Agua de grifo

No volveré a beber agua del grifo. Eso seguro. Le tengo pavor a ese fluido que transita por las tuberías desde aquel incidente.

Cuando vi el pañuelo de mi abuelo flotando dentro del tinaco, me invadió el recuerdo de la inundación, la que debilitó los terrenos del cementerio.

El ebrio enterrador vio que los féretros habían salido a flote, y entre sus ayudantes luchó en la batalla por llevarlos a un sitio elevado. Cuando quisieron restablecerlo todo, se percataron del inconveniente.

Todos estaban vacíos, deteriorados por la tormenta, sin el contenido inerte que pudiera haber sido arrastrado por una corriente.

No podían llegar tan lejos los difuntos putrefactos. Los empleados esperaron a que las lluvias cesaran y buscaron sin éxito los cuerpos por el campo.

Habían sido demasiados. Eso me dijo el enterrador cuando nos llamó por teléfono para informar que el abuelo se había extraviado.



Me intrigó esa sombría frustración del personal del panteón. Quisieron predecir la acumulación de cadáveres en los rincones, instigada por la inercia.

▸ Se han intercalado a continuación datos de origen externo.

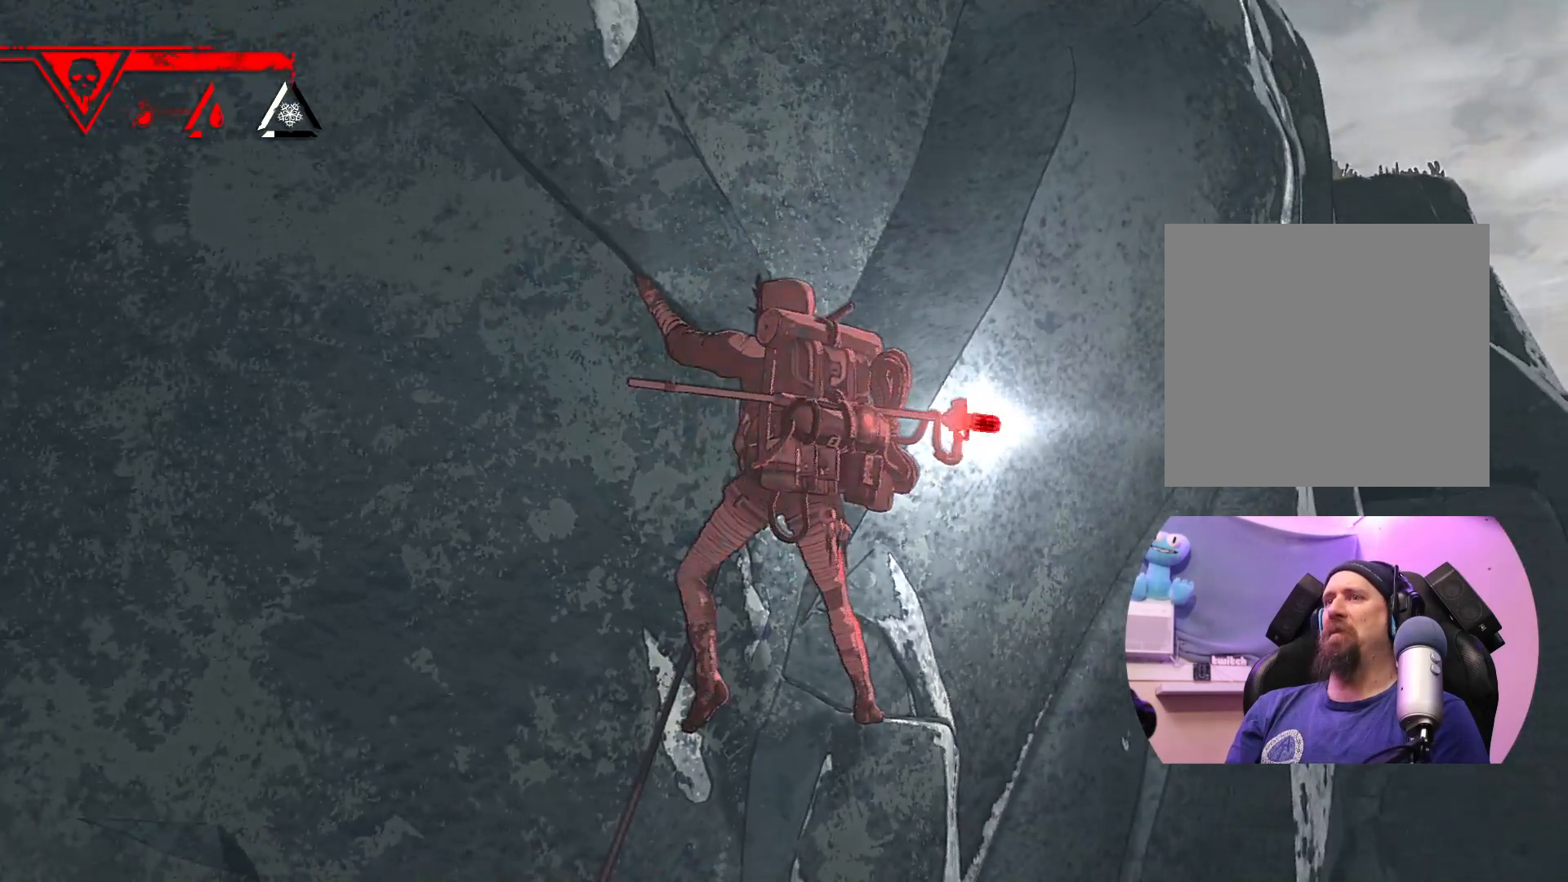
{"buttons": [], "left_stick": "center", "right_stick": "center", "events": [[417, "right_stick", "center"]]}
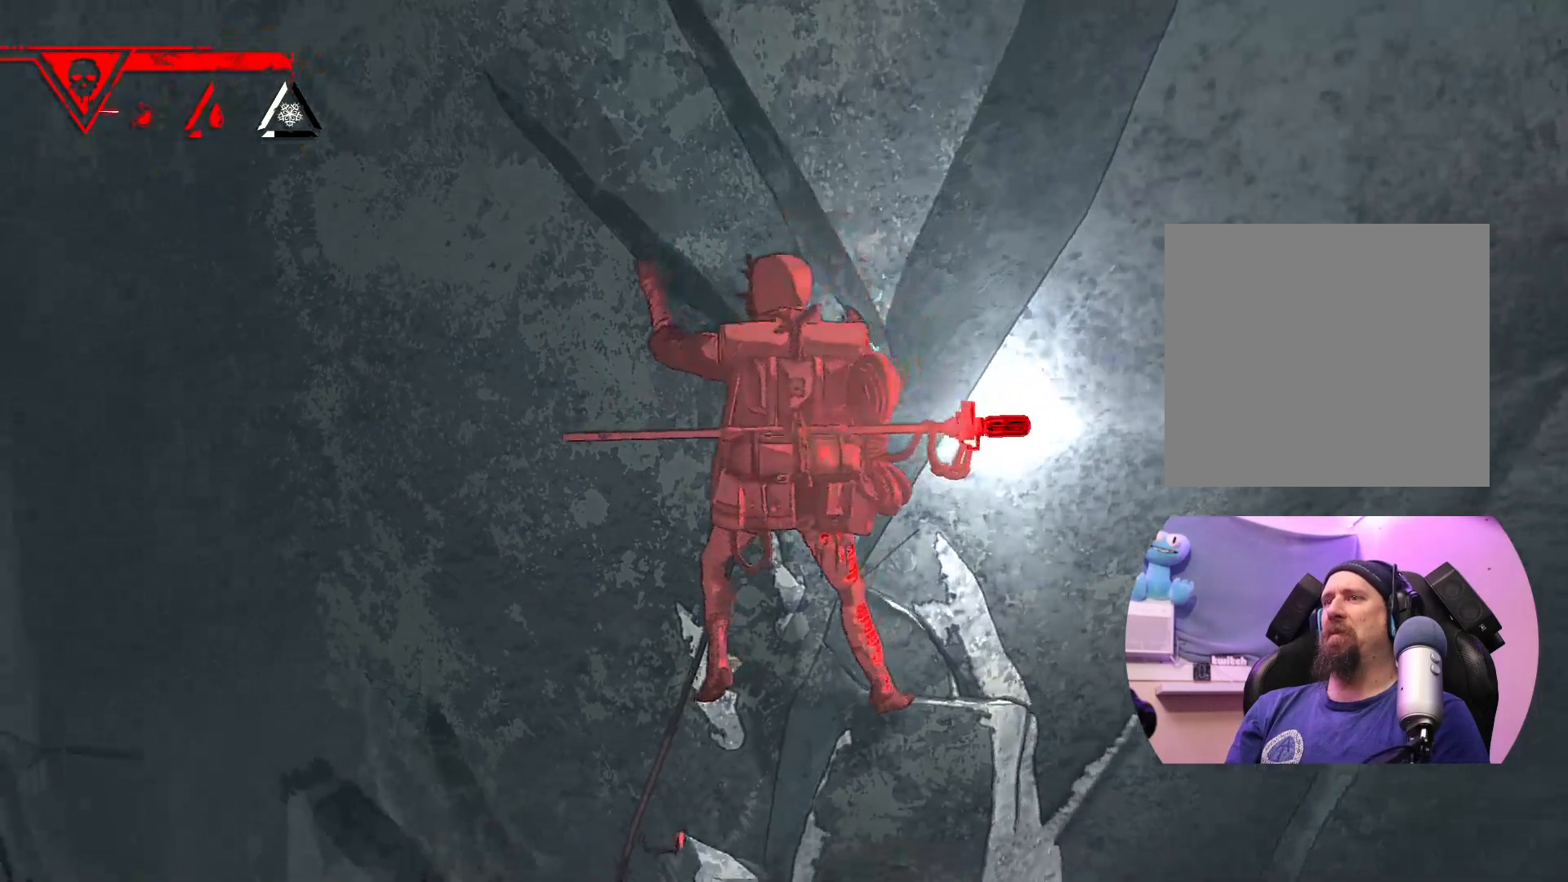
{"buttons": [], "left_stick": "center", "right_stick": "center", "events": []}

Sepultado en 1996, nuestro viejo lucía aún vigoroso, y en los años posteriores, cuando hablábamos de él a la hora de la cena, parecía incitarnos a una charla incansable, como si escrutar su pasado fuera la tarea.

Las tías y mi madre habían sospechado siempre de cabos sueltos en su vida, de intenciones ominosas en sus viajes a las lejanías rurales. El éxito de sus negocios, sin ir tan lejos en el entramado de incógnitas, dejaba mucho qué pensar. No era un mal comerciante, pero tampoco era brillante.

La plenitud de su salud tras los excesos y accidentes que había sufrido era un factor más alarmante que milagroso. Y su muerte, tan repentina e invisible, que no nos dimos cuenta de que lo habíamos perdido hasta que le brotaron los insectos y el hedor.

Mientras atendía el teléfono, me serví un vaso con agua del grifo, y en el primer trago percibí en mi aliento su humor de anciano, inmerso en una extraña mezcla de gases de descomposición que me quiso provocar el reflejo del vómito.


Fue cuando decidí revisar el tinaco, y darme cuenta de que él no descansaba en paz. Cuando quise advertir a mi familia de que esa agua no era para beberse, ellos ya estaban comentando que tenía un sabor a cuero carbonizado.